None of the profits generated make their way back to the Nigerien population. The country’s tax-to-GDP ratio was just 9.8 percent in 2022—the OECD average is 34 percent. Massive tax exemptions for the extractive industries mean that Niger’s uranium production contributes a mere 4-6 percent to its government revenue.

Much of this is in any case spent on “security” on behalf of the European powers. Niger is considered central to what the European Union’s former special representative for the Sahel Ángel Losada called “Europe’s new forward border.” Its northern town and region of Agadez is considered the gateway to the Sahara, and a major staging point for journeys to the North African coast and on to Europe.

Hundreds of millions of euros have been spent by the EU employing the Nigerien military and police as pre-emptive border guards. It sponsored Law 2015—36 cracking down on migration through the country which has caused immense disruption to patterns of social and economic life in the region and fueled a dramatic growth in illegal smuggling.

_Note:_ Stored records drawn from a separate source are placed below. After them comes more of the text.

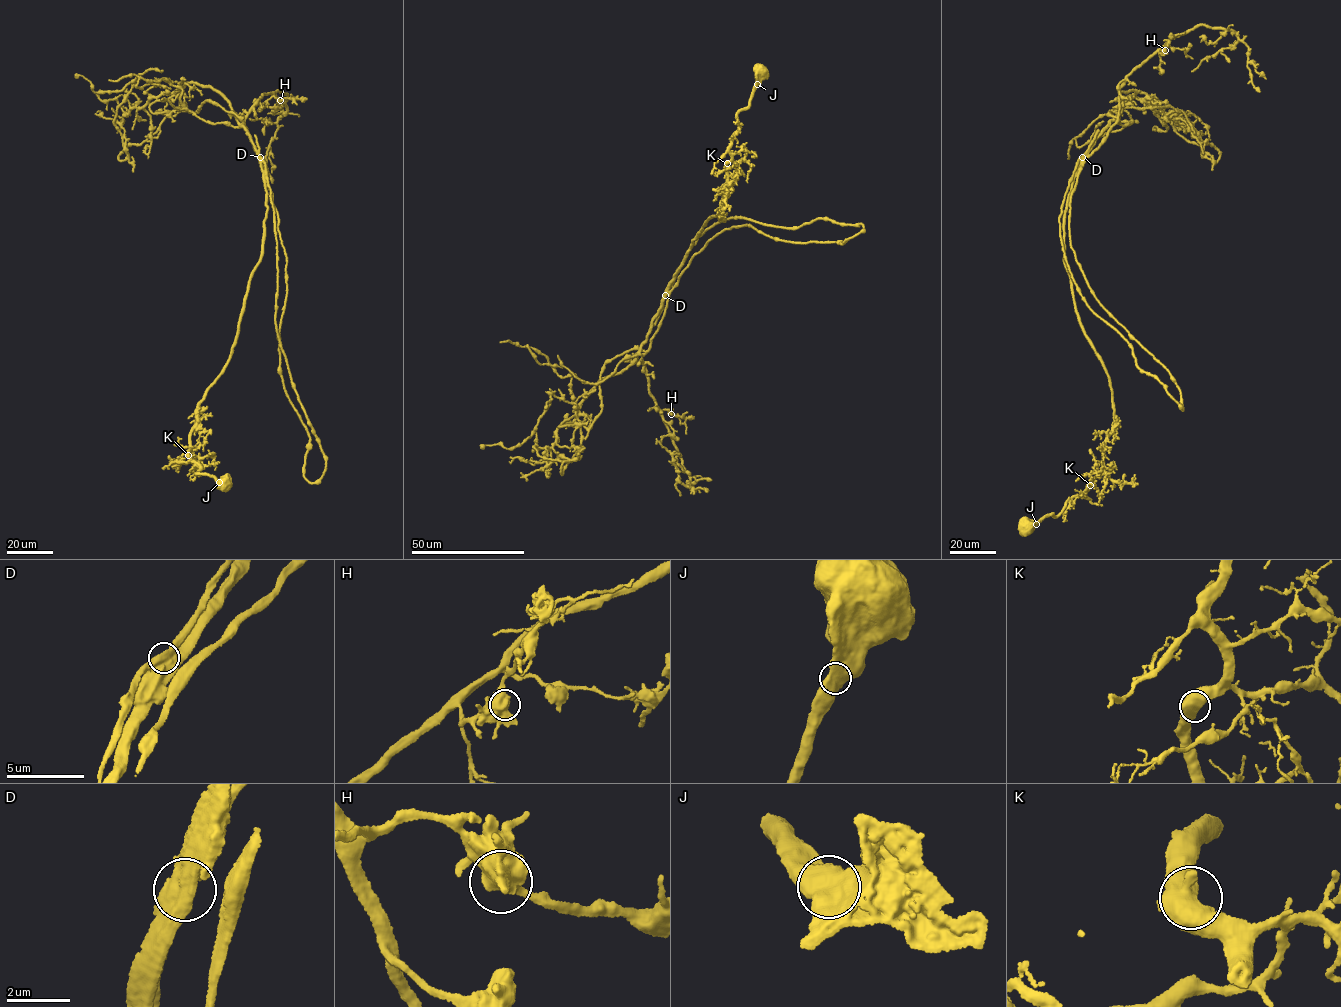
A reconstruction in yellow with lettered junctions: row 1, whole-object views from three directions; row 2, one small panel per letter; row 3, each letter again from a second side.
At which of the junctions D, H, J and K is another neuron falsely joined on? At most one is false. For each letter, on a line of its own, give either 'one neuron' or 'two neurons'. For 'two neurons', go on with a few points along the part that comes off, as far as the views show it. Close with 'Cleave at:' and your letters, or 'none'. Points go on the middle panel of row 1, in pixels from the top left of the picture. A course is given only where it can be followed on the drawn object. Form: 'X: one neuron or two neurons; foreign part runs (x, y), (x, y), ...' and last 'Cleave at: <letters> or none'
D: two neurons; foreign part runs (665, 295), (718, 221), (863, 226), (718, 233), (559, 426), (563, 473), (535, 430), (482, 448)
H: one neuron
J: one neuron
K: one neuron
Cleave at: D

Italy and Germany, two of the European powers most involved in policing migration across the Mediterranean, are worried a major conflict would blow up these arrangements and drive huge numbers to seek asylum in Europe. It would also undermine Italy’s “Mattei Plan” for sourcing more of its energy from Africa, already involving major deals with Algeria and Libya and discussions with Congo-Brazzaville, Angola, and Mozambique.

For Niger, exploitation and “securitization” have contributed to a social catastrophe. Over 40 percent of the population live on less than $1.90 a day, with nearly 20 percent requiring humanitarian assistance. Over 3 million people suffer acute food shortages. More than 40 percent of children aged 5-14 are labouring.

These conditions, combined with an influx of NATO’s Islamist proxies used in the Libyan civil war to the Sahel, have fueled the growth of jihadist militias across the region, responsible for thousands of killings every year and hundreds of thousands of displacements.

Hostility to the government of Bazoum and his Nigerien Party for Democracy and Socialism which presided over this disaster, combined with opposition to the presence of now ousted French soldiers, will have contributed to the rally of 30,000 in support of the coup on Sunday.

But Tchiani is no more a solution to Niger’s problems than ECOWAS and the imperialist powers. None of the military takeovers in the region have done anything to improve the conditions of the population, whatever the anti-colonialist rhetoric deployed.

The task confronting the Nigerien working class and rural masses is to mobilize for the defeat of Tchiani and Bazoum and to reach out to their class brothers and sisters across West Africa, whose interests they share, to take up the same fight against their own ruling elites, rather than a fratricidal war.

In an already fragile society, any conflict between ECOWAS and Niger-Mali-Burkina Faso would have appalling consequences. Commenting on the prospect, Senior Associate at the Center for Strategic and International Studies Cameron Hudson told Foreign Policy, “If it’s not a bluff and they were to attempt to go through with this, there is no clean way that happens without massive civilian casualties and without the fear of a spreading regional conflict.”